Saved data entries
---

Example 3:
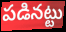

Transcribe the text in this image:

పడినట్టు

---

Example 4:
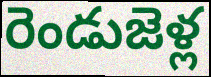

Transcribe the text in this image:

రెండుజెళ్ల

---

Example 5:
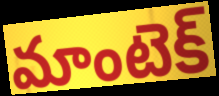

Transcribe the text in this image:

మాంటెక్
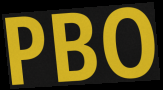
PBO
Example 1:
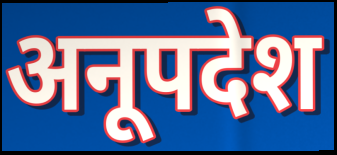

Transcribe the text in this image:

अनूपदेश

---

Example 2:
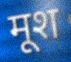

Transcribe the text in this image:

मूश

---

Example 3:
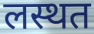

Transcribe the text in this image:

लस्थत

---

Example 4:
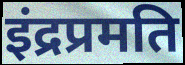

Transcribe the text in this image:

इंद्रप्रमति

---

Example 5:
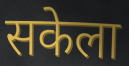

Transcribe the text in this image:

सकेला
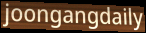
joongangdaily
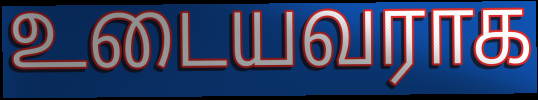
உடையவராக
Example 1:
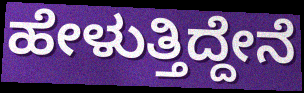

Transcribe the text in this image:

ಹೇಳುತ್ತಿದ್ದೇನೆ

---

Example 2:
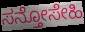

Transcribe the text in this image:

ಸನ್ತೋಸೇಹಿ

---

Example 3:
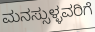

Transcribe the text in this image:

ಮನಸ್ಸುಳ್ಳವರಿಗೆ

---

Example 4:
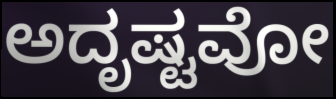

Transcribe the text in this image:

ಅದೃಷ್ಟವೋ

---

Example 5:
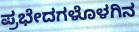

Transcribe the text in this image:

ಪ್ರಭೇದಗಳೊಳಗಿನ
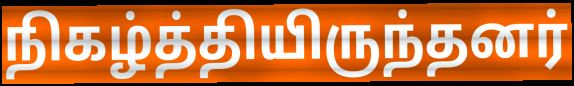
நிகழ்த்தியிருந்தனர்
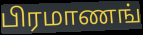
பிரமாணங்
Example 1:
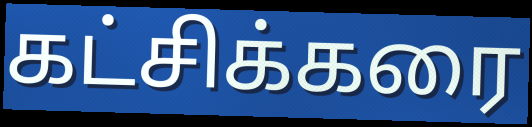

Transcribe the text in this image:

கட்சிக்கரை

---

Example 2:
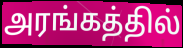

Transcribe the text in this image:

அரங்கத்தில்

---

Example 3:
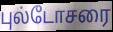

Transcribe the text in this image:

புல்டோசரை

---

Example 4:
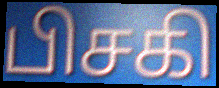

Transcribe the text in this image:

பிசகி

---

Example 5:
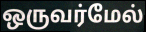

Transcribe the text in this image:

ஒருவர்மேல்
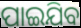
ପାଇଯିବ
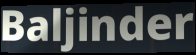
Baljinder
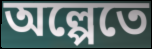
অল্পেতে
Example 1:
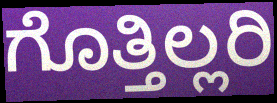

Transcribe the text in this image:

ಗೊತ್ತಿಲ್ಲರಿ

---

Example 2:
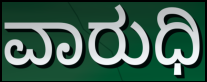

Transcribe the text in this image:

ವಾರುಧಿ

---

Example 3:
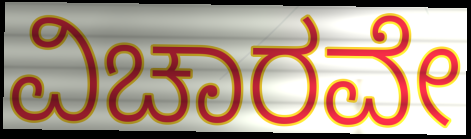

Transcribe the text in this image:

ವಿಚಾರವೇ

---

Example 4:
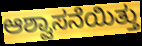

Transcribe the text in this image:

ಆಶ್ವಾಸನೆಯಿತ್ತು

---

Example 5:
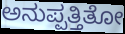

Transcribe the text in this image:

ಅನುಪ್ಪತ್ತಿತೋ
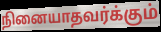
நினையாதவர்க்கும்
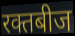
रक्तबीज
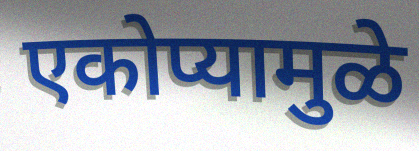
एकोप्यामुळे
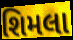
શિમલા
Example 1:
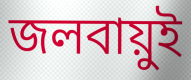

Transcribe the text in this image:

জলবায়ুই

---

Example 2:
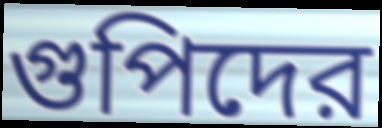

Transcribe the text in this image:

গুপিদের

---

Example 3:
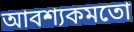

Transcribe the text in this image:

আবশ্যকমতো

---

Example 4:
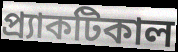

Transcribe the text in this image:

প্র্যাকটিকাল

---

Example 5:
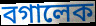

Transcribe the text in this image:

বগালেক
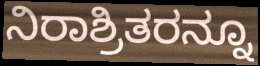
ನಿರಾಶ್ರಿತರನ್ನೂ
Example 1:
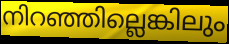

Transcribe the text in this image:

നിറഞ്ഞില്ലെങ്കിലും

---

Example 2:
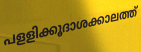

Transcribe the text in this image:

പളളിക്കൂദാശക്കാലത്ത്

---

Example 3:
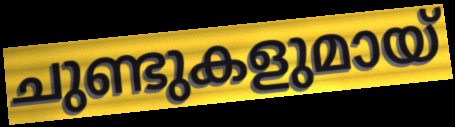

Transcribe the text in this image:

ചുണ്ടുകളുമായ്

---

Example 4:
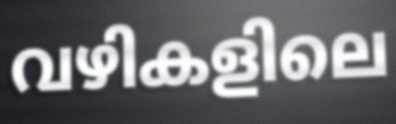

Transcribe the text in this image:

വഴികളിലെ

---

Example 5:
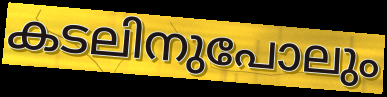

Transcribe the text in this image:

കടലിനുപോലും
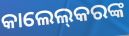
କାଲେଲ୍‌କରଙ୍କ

▶ **WORK TO BE COMPLETED**
Your job is to copy each entry exactly as written; the pictures do not go in.

▶ **RESULT**
---

Example 3:

Transcribe the text in this image:

పడినట్టు

---

Example 4:

Transcribe the text in this image:

రెండుజెళ్ల

---

Example 5:

Transcribe the text in this image:

మాంటెక్
PBO
Example 1:

Transcribe the text in this image:

अनूपदेश

---

Example 2:

Transcribe the text in this image:

मूश

---

Example 3:

Transcribe the text in this image:

लस्थत

---

Example 4:

Transcribe the text in this image:

इंद्रप्रमति

---

Example 5:

Transcribe the text in this image:

सकेला
joongangdaily
உடையவராக
Example 1:

Transcribe the text in this image:

ಹೇಳುತ್ತಿದ್ದೇನೆ

---

Example 2:

Transcribe the text in this image:

ಸನ್ತೋಸೇಹಿ

---

Example 3:

Transcribe the text in this image:

ಮನಸ್ಸುಳ್ಳವರಿಗೆ

---

Example 4:

Transcribe the text in this image:

ಅದೃಷ್ಟವೋ

---

Example 5:

Transcribe the text in this image:

ಪ್ರಭೇದಗಳೊಳಗಿನ
நிகழ்த்தியிருந்தனர்
பிரமாணங்
Example 1:

Transcribe the text in this image:

கட்சிக்கரை

---

Example 2:

Transcribe the text in this image:

அரங்கத்தில்

---

Example 3:

Transcribe the text in this image:

புல்டோசரை

---

Example 4:

Transcribe the text in this image:

பிசகி

---

Example 5:

Transcribe the text in this image:

ஒருவர்மேல்
ପାଇଯିବ
Baljinder
অল্পেতে
Example 1:

Transcribe the text in this image:

ಗೊತ್ತಿಲ್ಲರಿ

---

Example 2:

Transcribe the text in this image:

ವಾರುಧಿ

---

Example 3:

Transcribe the text in this image:

ವಿಚಾರವೇ

---

Example 4:

Transcribe the text in this image:

ಆಶ್ವಾಸನೆಯಿತ್ತು

---

Example 5:

Transcribe the text in this image:

ಅನುಪ್ಪತ್ತಿತೋ
நினையாதவர்க்கும்
रक्तबीज
एकोप्यामुळे
શિમલા
Example 1:

Transcribe the text in this image:

জলবায়ুই

---

Example 2:

Transcribe the text in this image:

গুপিদের

---

Example 3:

Transcribe the text in this image:

আবশ্যকমতো

---

Example 4:

Transcribe the text in this image:

প্র্যাকটিকাল

---

Example 5:

Transcribe the text in this image:

বগালেক
ನಿರಾಶ್ರಿತರನ್ನೂ
Example 1:

Transcribe the text in this image:

നിറഞ്ഞില്ലെങ്കിലും

---

Example 2:

Transcribe the text in this image:

പളളിക്കൂദാശക്കാലത്ത്

---

Example 3:

Transcribe the text in this image:

ചുണ്ടുകളുമായ്

---

Example 4:

Transcribe the text in this image:

വഴികളിലെ

---

Example 5:

Transcribe the text in this image:

കടലിനുപോലും
କାଲେଲ୍‌କରଙ୍କ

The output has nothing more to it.